A duodécima chave representa um homem suspenso por um pé e uma forca composto de três árvores ou paus, que formam a figura da letra hebraica t, os braços do homem formam um triângulo com a sua cabeça, e a sua forma hierática inteira é a de um triângulo invertido, tendo como remonte uma cruz, símbolo alquímico conhecido por todos os adeptos e que representa a realização da grande obra. A vigésima segunda chave, que tem o número 21, porque o louco, que a precede na ordem cabalística, não
tem número, representa uma jovem divindade levemente velada e que corre numa coroa florescente, suportada nos quatro cantos pelos quatro animais da Cabala. No Tarô italiano, esta divindade tem uma baqueta em cada mão; e no Tarô de Besançon, reúne numa só mão duas baquetas e põe a outra mão sobre a sua coxa, símbolos igualmente notáveis da ação magnética, quer alternada da sua polarização, quer simultânea por oposição e transmissão.

A grande obra de Hermes é, pois, uma operação essencialmente mágica, e a mais elevada de todas, porque supõe o absoluto em ciência e vontade.
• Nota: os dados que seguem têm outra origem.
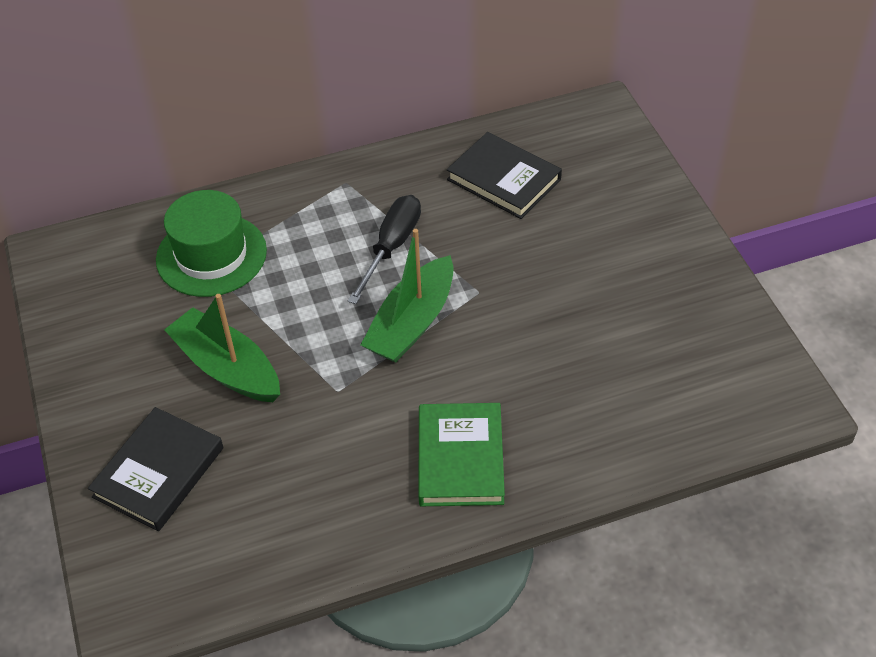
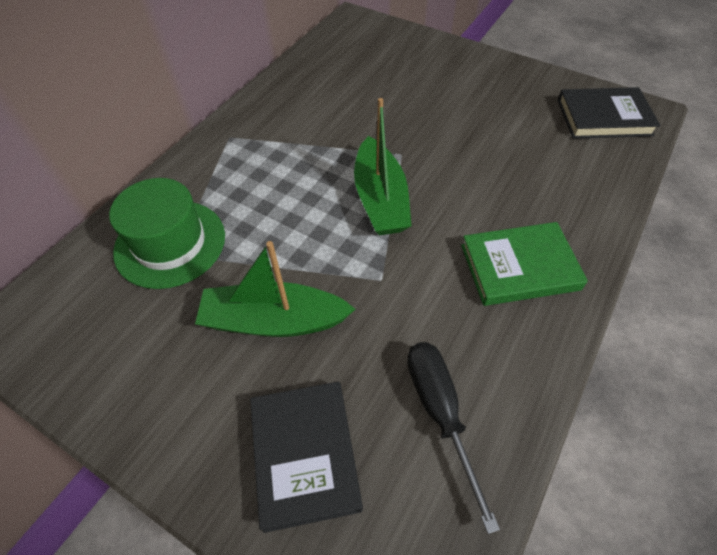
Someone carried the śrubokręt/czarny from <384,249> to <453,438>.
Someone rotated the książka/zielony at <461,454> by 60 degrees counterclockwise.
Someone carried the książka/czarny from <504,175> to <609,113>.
Há luz no ouro, ouro na luz e luz em todas as coisas. A vontade inteligente que assimila a si a luz dirige, assim, as operações da forma substancial, e serve-se da química só como de um instrumento muito secundário. A influência da vontade e da inteligência humanas sobre as operações da natureza, dependentes em parte do seu trabalho, é, aliás, um fato tão real que todos os alquimistas sérios tiveram sucesso em razão dos seus conhecimentos e da sua fé, e reproduziram o seu pensamento no fenômeno da fusão, da salificação e da recomposição dos metais. Agrippa, homem de imensa erudição e de um belo gênio, mas puro filósofo e cético não pôde ultrapassar os limites da análise e da síntese dos metais. Etteilla, cabalista confuso, embrulhado, fantástico, porém perseverante, reproduzia, em alquimia, as bizarrias do seu Tarô mal compreendido e desfigurado; os metais tomavam, nos seus alambiques, formas singulares que excitavam a curiosidade de Paris inteira, sem outro resultado para a fortuna do operador a não ser os honorários que exigia dos seus visitantes. Um soprador obscuro do nosso tempo, que morreu louco, o pobre Luiz Cambriel, curava realmente seus vizinhos, e ressuscitou, pelo que diz todo o seu quarteirão, um ferreiro seu amigo. Viu, um dia, nos seus alambiques, o próprio Deus, incandescente como o Sol, transparente como o cristal, e tendo um corpo feito de ajuntamentos triangulares que Cambriel compara ingenuamente a um monte de pequenas pêras. Um cabalista nosso amigo, que é sábio, mas pertencente a uma iniciação que cremos errôneas, fez, ultimamente, as operações químicas da grande obra; chegou a enfraquecer a sua vista pela incandescência do athanor, e criou um novo metal que se assemelha ao ouro, mas não é ouro, e, por conseguinte, não tem nenhum valor. Raimundo Lullo, Nicolau Flamel e, muito provavelmente, Henri Khunrath, fizeram ouro verdadeiro e não levaram o seu segredo consigo, pois que o consignaram nos seus símbolos e indicaram as fontes onde procuraram para o descobrirem e realizar seus efeitos. É este mesmo segredo que publicamos hoje.